*Problem:* Transcribe the entire article about John Koonts, word for word.

One OHIO alumnus' generosity extends to OHIO and his community
Koonts began a 20-year commitment to Yankee Trace Golf Course in Centerville in 1985, repairing greens, filling divots, and working as a player assistant throughout the day. In April 2015, his hard work and dedication were honored when he was recognized as volunteer of the year.
“I have a ‘type A’ personality,” he said. “I always have to be active.”
Students come first
Koonts, MED ’67, devoted 28 years to counseling at Fairmont High School in Kettering, Ohio, and enjoyed every minute of spending time with the students he loved so much. His chosen profession is a testament to his drive to give back. This passion is demonstrated in the John Koonts Counselor Scholarship, which supports graduate students enrolled in The Patton College of Education who are earning their master’s degree in counselor and guidance education and who reside in one of Ohio’s 32 Appalachian Counties.
Koonts said he understands how difficult it is for Appalachian students to get jobs and work through high school to help pay for college. His mentor and favorite professor, Richard Green, “saw in him what he didn’t see in himself.” As the only student from Appalachia in the class of 1967, Green “took me under his wing” and guided Koonts through the start of his new career, he said. The John Koonts Counselor Scholarship is a way for Koonts to pay back the kindness and generosity shown to him so many years ago.
“I know the resources aren’t there for the high schools, and I want to give (students) the opportunity to be a Bobcat,” Koonts said.
Koonts supports OHIO in other ways. He and his wife, Patricia, are season ticket-holders for both OHIO football and men’s basketball teams. They attend every game they can, and when they can’t attend, Koonts donates the tickets to Vinton County (Ohio) High School. The high school’s principal Kevin Waddell gives the tickets away to students as a reward.

*Material supplied:*
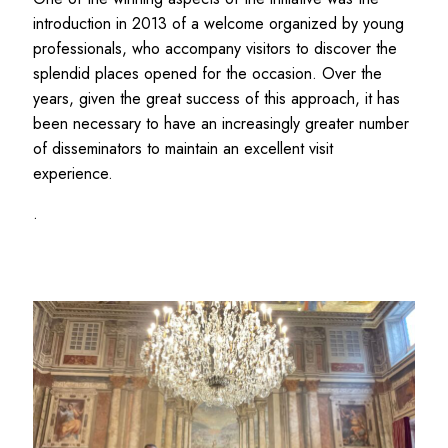
introduction in 2013 of a welcome organized by young
professionals, who accompany visitors to discover the
splendid places opened for the occasion. Over the
years, given the great success of this approach, it has
been necessary to have an increasingly greater number
of disseminators to maintain an excellent visit
experience.
.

*Solution to this task:*
One OHIO alumnus' generosity extends to OHIO and his community
Koonts began a 20-year commitment to Yankee Trace Golf Course in Centerville in 1985, repairing greens, filling divots, and working as a player assistant throughout the day. In April 2015, his hard work and dedication were honored when he was recognized as volunteer of the year.
“I have a ‘type A’ personality,” he said. “I always have to be active.”
Students come first
Koonts, MED ’67, devoted 28 years to counseling at Fairmont High School in Kettering, Ohio, and enjoyed every minute of spending time with the students he loved so much. His chosen profession is a testament to his drive to give back. This passion is demonstrated in the John Koonts Counselor Scholarship, which supports graduate students enrolled in The Patton College of Education who are earning their master’s degree in counselor and guidance education and who reside in one of Ohio’s 32 Appalachian Counties.
Koonts said he understands how difficult it is for Appalachian students to get jobs and work through high school to help pay for college. His mentor and favorite professor, Richard Green, “saw in him what he didn’t see in himself.” As the only student from Appalachia in the class of 1967, Green “took me under his wing” and guided Koonts through the start of his new career, he said. The John Koonts Counselor Scholarship is a way for Koonts to pay back the kindness and generosity shown to him so many years ago.
“I know the resources aren’t there for the high schools, and I want to give (students) the opportunity to be a Bobcat,” Koonts said.
Koonts supports OHIO in other ways. He and his wife, Patricia, are season ticket-holders for both OHIO football and men’s basketball teams. They attend every game they can, and when they can’t attend, Koonts donates the tickets to Vinton County (Ohio) High School. The high school’s principal Kevin Waddell gives the tickets away to students as a reward.